═════ Source data
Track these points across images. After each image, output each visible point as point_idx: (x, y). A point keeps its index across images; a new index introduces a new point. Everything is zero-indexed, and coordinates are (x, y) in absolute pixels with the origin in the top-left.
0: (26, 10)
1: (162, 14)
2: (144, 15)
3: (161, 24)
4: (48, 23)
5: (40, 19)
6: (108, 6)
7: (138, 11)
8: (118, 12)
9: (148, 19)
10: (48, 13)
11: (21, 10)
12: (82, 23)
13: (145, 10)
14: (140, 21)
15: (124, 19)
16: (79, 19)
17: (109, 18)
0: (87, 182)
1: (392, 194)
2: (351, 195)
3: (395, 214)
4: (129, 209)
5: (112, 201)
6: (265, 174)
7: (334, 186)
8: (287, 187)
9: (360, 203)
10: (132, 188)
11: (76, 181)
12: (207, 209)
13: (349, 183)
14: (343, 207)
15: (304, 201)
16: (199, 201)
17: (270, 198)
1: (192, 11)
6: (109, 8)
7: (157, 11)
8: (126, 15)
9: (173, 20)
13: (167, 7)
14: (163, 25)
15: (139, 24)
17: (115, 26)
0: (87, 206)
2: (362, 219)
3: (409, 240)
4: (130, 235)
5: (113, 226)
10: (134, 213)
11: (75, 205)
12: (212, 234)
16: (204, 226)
══════════
═════ Source data
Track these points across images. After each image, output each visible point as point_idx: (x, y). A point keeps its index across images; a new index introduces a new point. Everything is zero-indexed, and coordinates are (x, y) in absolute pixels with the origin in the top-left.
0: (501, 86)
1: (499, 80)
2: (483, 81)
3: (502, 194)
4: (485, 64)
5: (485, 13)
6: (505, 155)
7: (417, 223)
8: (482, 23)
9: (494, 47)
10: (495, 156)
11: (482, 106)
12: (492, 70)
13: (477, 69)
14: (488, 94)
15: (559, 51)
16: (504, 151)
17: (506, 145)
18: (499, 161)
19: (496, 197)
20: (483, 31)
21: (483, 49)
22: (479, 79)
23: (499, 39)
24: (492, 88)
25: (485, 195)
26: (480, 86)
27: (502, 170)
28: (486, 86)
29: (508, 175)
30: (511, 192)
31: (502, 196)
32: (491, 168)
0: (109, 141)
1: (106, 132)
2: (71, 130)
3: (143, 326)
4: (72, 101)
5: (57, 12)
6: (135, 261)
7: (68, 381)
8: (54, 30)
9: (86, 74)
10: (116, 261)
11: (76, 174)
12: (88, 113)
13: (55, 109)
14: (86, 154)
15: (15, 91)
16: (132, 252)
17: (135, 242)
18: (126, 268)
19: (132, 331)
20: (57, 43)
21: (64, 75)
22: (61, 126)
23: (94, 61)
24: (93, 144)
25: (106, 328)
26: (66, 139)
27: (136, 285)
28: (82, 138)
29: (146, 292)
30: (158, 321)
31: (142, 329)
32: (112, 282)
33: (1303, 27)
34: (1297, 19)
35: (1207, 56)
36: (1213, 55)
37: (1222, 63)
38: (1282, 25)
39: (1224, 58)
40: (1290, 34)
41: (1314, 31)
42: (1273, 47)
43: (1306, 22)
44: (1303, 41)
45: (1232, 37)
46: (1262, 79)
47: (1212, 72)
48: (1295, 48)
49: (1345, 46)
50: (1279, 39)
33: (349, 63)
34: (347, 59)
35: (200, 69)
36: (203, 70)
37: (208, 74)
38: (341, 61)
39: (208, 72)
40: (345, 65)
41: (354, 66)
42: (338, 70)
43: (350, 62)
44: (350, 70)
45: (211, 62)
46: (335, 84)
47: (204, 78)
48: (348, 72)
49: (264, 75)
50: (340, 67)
══════════
═════ Source data
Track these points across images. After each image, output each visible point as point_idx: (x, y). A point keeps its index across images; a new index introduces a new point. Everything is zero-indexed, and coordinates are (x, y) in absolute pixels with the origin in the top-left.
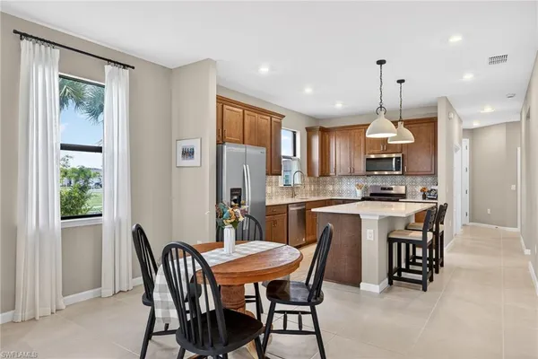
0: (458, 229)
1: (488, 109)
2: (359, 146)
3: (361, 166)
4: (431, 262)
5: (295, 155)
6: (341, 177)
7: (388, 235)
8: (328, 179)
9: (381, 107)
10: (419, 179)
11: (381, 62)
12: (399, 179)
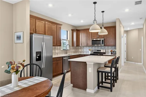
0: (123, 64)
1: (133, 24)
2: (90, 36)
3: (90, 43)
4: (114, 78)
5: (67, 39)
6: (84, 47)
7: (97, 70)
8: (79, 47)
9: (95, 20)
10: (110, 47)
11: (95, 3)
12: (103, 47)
══════════
### What to produce
Could you repeat exactly the lines above from the line with "4: (485, 64)" up to and including the line with "30: (511, 192)", and only those?

### Response to the exercise
4: (485, 64)
5: (485, 13)
6: (505, 155)
7: (417, 223)
8: (482, 23)
9: (494, 47)
10: (495, 156)
11: (482, 106)
12: (492, 70)
13: (477, 69)
14: (488, 94)
15: (559, 51)
16: (504, 151)
17: (506, 145)
18: (499, 161)
19: (496, 197)
20: (483, 31)
21: (483, 49)
22: (479, 79)
23: (499, 39)
24: (492, 88)
25: (485, 195)
26: (480, 86)
27: (502, 170)
28: (486, 86)
29: (508, 175)
30: (511, 192)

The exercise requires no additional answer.